Set down exactly the lines below, from the one containing "Decide whether the" through the final line, and include no others.
(LISTED RECORDS begins)
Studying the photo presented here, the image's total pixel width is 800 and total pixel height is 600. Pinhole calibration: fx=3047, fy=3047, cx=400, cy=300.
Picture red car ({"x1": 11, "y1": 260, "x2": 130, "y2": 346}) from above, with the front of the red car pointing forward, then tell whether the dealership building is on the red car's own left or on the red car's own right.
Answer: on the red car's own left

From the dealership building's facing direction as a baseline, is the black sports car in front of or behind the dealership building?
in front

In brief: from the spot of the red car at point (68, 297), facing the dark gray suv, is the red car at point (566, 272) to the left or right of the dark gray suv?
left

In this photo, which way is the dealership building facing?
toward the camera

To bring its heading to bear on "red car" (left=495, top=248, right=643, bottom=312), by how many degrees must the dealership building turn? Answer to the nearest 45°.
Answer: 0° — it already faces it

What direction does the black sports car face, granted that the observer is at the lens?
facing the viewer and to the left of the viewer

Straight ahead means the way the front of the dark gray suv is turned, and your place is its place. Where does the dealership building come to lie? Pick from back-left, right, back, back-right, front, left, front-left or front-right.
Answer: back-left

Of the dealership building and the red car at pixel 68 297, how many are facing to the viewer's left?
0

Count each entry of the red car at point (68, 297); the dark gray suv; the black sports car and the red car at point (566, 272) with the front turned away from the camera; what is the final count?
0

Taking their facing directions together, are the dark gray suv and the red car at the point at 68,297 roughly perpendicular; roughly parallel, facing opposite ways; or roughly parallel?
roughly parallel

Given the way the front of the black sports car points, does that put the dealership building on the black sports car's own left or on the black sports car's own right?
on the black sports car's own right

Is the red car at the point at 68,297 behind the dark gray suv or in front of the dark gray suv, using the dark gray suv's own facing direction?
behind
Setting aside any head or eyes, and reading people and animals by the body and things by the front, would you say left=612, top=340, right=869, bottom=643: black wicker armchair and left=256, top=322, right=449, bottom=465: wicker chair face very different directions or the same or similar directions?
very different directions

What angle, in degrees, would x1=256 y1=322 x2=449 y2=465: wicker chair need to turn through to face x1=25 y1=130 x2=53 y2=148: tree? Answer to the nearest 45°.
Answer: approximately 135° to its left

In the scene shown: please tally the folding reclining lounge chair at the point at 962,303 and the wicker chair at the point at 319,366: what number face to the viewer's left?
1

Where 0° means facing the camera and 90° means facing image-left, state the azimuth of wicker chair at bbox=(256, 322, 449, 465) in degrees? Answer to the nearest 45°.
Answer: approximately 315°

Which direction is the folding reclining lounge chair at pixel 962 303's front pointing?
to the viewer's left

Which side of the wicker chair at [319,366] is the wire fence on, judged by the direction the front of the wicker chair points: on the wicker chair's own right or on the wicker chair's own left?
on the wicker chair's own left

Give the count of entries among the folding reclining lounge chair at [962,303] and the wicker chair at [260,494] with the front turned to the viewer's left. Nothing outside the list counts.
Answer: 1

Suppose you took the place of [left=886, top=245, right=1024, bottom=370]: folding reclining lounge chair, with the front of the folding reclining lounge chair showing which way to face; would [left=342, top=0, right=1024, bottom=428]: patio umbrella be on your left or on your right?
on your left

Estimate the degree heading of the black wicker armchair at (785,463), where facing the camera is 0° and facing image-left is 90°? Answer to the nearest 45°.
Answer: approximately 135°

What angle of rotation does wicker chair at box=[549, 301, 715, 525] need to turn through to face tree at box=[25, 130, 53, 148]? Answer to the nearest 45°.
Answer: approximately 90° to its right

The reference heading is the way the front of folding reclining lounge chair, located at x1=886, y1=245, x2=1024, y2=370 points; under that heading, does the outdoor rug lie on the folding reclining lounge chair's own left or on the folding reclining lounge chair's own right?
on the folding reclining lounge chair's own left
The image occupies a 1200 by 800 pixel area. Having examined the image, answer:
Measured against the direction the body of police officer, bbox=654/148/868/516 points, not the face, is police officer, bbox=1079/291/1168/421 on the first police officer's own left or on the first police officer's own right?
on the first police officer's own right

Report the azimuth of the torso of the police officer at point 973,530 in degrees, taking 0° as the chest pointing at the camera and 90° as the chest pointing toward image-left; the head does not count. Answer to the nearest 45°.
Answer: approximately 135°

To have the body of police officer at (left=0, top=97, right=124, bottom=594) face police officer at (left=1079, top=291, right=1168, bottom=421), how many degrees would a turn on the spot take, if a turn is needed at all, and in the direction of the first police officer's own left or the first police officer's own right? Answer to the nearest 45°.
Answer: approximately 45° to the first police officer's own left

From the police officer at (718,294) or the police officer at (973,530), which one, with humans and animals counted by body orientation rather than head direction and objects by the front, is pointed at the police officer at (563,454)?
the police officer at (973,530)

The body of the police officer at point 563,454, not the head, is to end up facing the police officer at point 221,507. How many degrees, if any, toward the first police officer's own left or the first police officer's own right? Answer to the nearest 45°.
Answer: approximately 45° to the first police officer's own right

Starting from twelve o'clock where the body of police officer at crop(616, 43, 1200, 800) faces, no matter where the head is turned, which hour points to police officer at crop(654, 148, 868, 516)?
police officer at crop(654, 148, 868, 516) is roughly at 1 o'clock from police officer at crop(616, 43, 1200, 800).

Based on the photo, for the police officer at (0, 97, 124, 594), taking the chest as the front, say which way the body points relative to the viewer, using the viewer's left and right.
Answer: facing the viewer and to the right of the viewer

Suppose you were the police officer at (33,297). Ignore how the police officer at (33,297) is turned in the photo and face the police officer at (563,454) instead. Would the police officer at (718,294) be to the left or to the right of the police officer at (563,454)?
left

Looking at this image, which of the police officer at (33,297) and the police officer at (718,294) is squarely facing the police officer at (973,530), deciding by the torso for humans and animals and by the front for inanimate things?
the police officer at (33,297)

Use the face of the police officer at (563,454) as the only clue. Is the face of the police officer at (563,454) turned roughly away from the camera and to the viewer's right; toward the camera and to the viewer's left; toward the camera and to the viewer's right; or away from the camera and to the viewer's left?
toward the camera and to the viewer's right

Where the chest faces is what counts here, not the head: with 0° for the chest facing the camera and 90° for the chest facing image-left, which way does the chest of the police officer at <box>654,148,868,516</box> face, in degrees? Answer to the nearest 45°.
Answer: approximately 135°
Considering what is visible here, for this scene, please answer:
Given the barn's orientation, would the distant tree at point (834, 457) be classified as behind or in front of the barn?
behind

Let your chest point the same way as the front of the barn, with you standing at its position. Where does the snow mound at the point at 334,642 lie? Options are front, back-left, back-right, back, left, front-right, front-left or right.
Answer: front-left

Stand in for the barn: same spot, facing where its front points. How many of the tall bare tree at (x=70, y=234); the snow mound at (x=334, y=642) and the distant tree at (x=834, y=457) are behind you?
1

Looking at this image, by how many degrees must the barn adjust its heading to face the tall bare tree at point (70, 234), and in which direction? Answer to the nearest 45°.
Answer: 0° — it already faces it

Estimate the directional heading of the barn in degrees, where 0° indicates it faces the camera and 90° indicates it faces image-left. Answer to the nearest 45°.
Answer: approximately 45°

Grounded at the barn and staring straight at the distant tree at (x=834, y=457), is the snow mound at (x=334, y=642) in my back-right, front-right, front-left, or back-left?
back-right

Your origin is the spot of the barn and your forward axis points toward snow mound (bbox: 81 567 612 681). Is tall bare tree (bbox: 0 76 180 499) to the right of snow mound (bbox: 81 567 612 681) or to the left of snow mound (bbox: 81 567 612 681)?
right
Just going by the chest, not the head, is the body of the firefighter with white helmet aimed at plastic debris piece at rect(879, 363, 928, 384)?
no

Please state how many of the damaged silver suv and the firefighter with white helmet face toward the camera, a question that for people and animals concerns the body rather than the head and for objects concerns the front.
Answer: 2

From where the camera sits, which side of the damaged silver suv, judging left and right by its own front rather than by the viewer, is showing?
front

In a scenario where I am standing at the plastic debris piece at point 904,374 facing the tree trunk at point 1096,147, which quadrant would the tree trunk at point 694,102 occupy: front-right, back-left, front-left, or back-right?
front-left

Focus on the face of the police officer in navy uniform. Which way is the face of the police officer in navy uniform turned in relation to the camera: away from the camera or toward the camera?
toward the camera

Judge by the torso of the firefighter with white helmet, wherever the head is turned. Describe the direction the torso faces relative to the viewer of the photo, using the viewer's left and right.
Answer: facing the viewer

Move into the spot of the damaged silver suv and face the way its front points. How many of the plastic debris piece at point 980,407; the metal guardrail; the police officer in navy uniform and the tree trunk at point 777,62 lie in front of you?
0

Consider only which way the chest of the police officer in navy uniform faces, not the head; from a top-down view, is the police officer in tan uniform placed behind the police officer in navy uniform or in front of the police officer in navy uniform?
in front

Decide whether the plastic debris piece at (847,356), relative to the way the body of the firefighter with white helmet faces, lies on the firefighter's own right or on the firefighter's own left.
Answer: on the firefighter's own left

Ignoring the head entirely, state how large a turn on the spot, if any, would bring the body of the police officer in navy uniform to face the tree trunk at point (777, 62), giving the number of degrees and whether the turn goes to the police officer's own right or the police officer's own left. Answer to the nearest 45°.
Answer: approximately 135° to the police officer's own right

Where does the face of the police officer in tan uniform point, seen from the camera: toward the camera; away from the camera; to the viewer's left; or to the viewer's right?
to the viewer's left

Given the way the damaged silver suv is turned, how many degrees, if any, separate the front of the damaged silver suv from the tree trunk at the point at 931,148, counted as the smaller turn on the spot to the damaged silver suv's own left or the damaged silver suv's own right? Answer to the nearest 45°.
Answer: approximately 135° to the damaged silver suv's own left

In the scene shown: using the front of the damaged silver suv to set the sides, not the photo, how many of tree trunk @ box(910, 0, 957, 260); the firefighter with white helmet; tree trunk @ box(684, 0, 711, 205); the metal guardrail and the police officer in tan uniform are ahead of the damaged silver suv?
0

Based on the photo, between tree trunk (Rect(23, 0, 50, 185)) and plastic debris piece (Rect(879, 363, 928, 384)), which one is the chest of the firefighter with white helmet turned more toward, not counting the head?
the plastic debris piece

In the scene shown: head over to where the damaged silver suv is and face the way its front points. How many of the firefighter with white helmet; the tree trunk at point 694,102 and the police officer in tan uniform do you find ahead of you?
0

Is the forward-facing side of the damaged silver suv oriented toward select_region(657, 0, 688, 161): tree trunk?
(LISTED RECORDS ends)
RESPONSE BELOW:
Decide whether the plastic debris piece at (847,356), relative to the way the body of the firefighter with white helmet faces, lies on the firefighter's own right or on the firefighter's own left.
Answer: on the firefighter's own left

Ignoring the head entirely, state how large a turn on the spot, if any, would bring the body of the police officer in navy uniform to face the tree trunk at point (777, 62), giving the number of degrees and whether the turn goes to the police officer's own right or the police officer's own left. Answer to the nearest 45°.
Answer: approximately 135° to the police officer's own right

Where does the face of the police officer in tan uniform point, seen from the camera: toward the camera; away from the camera; to the viewer's left; or to the viewer's right?
to the viewer's left

Given the way the damaged silver suv is turned, how many degrees, if any, separate the front of the damaged silver suv from the tree trunk at the point at 931,148, counted as the smaller turn on the spot to the damaged silver suv's own left or the damaged silver suv's own right? Answer to the nearest 45°.
Answer: approximately 135° to the damaged silver suv's own left

In the scene shown: using the front of the damaged silver suv to set the sides, not the photo, how many of tree trunk @ box(910, 0, 957, 260); the firefighter with white helmet; tree trunk @ box(684, 0, 711, 205); the metal guardrail and the police officer in tan uniform are ahead of the damaged silver suv?
0

Based on the photo, between tree trunk (Rect(23, 0, 50, 185)) and plastic debris piece (Rect(879, 363, 928, 384)), which one is the chest of the firefighter with white helmet turned more toward, not counting the head?
the plastic debris piece

In the scene shown: head over to where the damaged silver suv is and face the way its front points. How many of the firefighter with white helmet; the tree trunk at point 694,102 and the police officer in tan uniform do you find ahead of you?
0

Is the forward-facing side of the damaged silver suv oriented toward select_region(657, 0, 688, 161): tree trunk?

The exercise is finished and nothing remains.